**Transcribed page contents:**

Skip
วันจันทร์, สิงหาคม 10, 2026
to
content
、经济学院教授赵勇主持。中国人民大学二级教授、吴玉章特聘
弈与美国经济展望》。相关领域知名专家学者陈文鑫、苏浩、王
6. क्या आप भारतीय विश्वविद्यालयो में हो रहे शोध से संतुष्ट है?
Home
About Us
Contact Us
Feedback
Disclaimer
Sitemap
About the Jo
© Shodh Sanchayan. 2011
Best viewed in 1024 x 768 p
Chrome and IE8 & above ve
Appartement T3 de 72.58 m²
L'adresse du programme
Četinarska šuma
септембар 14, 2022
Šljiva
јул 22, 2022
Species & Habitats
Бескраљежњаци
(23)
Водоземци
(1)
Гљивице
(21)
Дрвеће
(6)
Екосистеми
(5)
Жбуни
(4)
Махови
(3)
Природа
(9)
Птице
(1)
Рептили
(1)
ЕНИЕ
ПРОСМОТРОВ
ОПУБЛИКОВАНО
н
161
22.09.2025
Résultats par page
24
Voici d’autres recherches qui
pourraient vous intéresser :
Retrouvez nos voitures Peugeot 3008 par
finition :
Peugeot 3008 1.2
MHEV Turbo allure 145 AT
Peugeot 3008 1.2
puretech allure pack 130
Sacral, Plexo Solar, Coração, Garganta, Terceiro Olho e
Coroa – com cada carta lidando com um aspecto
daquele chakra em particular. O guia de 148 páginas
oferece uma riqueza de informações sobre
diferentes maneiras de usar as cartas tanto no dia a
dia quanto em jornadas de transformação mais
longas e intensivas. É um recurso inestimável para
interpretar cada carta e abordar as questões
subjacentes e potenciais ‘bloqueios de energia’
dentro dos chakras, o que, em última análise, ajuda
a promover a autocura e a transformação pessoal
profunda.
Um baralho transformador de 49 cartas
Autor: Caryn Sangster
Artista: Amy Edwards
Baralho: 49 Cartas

**EXERCISE DESCRIPTION:** Please show each line in the records above that contains "transformação".

**WRITTEN RESPONSE:**
dia quanto em jornadas de transformação mais
a promover a autocura e a transformação pessoal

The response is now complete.